百華煉獄4
 この時代は、男色ブームが隆盛を極めていた。
 男が男を恋愛、性愛の対象とすることは公然となり、街には男同士で親密に腕をからめて歩く者が数多くいた。


 かつての武家社会のように権力を持った者が少年を囲ったり、『兄弟契約』を行うことが社会通念のひとつに自然に組み込まれていた。
 それが表わす通り、中でも特に人気があったのが少年愛であった。
 成人男性が思春期前後の少年と性愛関係を結ぶという、いわゆるお稚児趣味と呼ばれるものだ。

 むろん、肉体・精神ともに未発達で判断力に乏しい少年を性的ターゲットにすることは絶対に許されないと、児童愛護団体や
いくつかの人権組織がデモや署名などの反対運動を起こしてはいた。
 だが、少年愛は市民の支持が圧倒的に高く、ほとんどの人間が聞く耳を持たなかった。

 その理由のひとつに、国の権力者の多くが少年愛好者であることが大きく影響していた。
 当然、児童愛護団体や反対派の政治家からは猛反発を食うも、大物政治家の何人かは大の少年好きであったため、自身の趣味を
邪魔するようなものはすべて撤廃していた。
 国民にも『お稚児趣味は昔の武家社会の契りという、美しい絆を結ぶ実に崇高なものだ』と唱えてはばからなかった。
 彼らは可愛い少年を連れて接待を行うことも、公然と行っていた。


 そんな少年愛は、大人たちの間では数年前から認識されている性的嗜好であったが、性愛の対象にされる当の少年たちはというと
大部分はその存在を知らなかった。
 知人から肉体関係を持つよう誘われたり、またレイプやレイプまがいの被害に遭った者でないと、そのような世界があることを
知る者は少なかった。

 そんな中、爆発的に需要が高まる一方の少年愛に対して供給を行うべく出現したのが、少年売春を行う店『陰間茶屋』であった。
 店にもよるが、陰間茶屋は料理屋や宿も兼ねていて、その店に所属している少年が客に肉体を提供する。
 その陰間茶屋街の有名どころは『ネオ芳町』『ネオ芝神明社門前』『ネオ湯島天神境内』で、三大男色色街として人気を博していた。

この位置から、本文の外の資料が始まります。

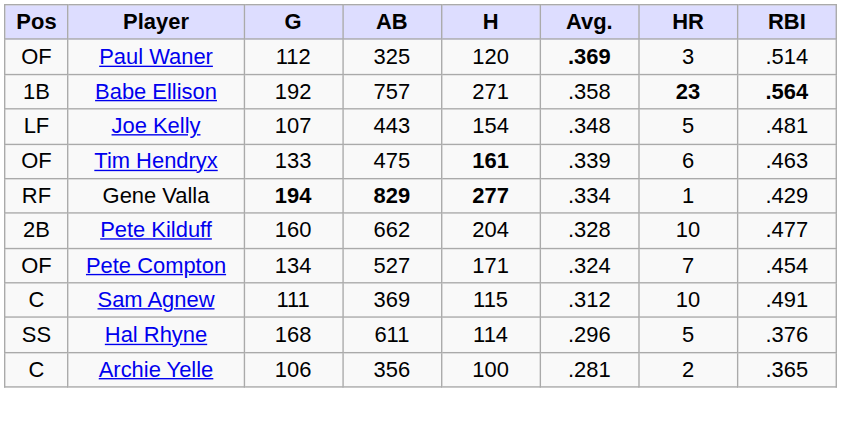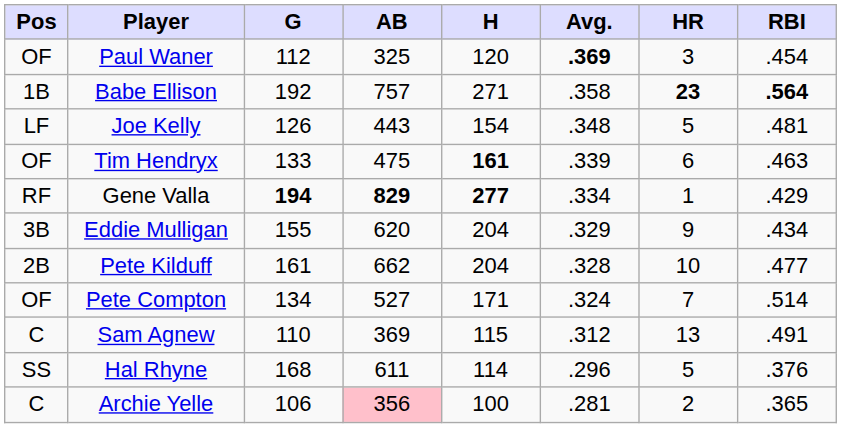Paul Waner | RBI: .514 -> .454
Joe Kelly | G: 107 -> 126
+ row: 3B | Eddie Mulligan | 155 | 620 | 204 | .329 | 9 | .434
Pete Kilduff | G: 160 -> 161
Pete Compton | RBI: .454 -> .514
Sam Agnew | G: 111 -> 110
Sam Agnew | HR: 10 -> 13
Archie Yelle | AB: no background -> pink background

 中でもネオ芳町は質の高い少年を多く抱え、規模が大きいと名高かった。
 少年を買ったことのある者なら必ず足を踏み入れる街と言われるほどであった。

 『太陽』に現れた中村という男は、そんなネオ芳町の中でも『最高峰の陰間茶屋』と謳われる、『中村屋』という店を営んでいる
男だった。
 今あるこの陰間ブームと、ネオ芳町という陰間茶屋街を作ったのはこの中村だ。
 三大男色色街の残りふたつはネオ芳町の成功に続けと二匹目のドジョウを狙ってできたもので、この男が現在の陰間業界の
すべての始まりであり、牽引者だった。
 わずか三十歳過ぎで陰間茶屋と茶屋街の構想を持ち、十年足らずで大物有力者の顧客を数多く持つほどの大店のオーナーになった中村。
 彼のことを皆『ネオ芳町の王者』と呼んでいた。

 その王者は、自慢の店で売り物になりそうな男児を仕入れるため、さまざまな手を使って子どもの情報を手に入れていた。
 大地のところへは店のスカウトマンの一報を受け、『太陽』の内部を調べ上げて直々に参ったというわけだ。


 陰間になるにはこういったスカウトの他に、経済的に苦しい状況の家庭の親が我が子を売りに来るというケースも多くあった。
 自身の志望もまれにはあるが、そのふたつに比べると微々たるものだった。

 陰間茶屋で働く子どもに対し、表向きにはこう言われていた。
 『彼らは自分から望んで陰間になった者だ』。
 『子どもたちだってセックスをしたいという気持ちがあるのだから、性の自主性を持たせるべきだ』。
 『自分の身体を売ることと引き換えに金を得ているのだから、子どもと言えど搾取されるだけの存在ではない』。

 だがこれらは陰間茶屋に通う政治家や有力者が、非難を浴びないために体のいい理由をつけて捏造したものだった。
 実際は借金や生活苦のカタに、何も知らず男に身体を売ることを強要されている者がほとんどだった。


 みなしごの大地。
 彼も他の多くの少年たちと同様、ギャンブル依存症を患う院長が借金帳消しと今後の遊ぶ金欲しさに、何も知らずに陰間茶屋に
売られる悲しい運命を辿ることになった。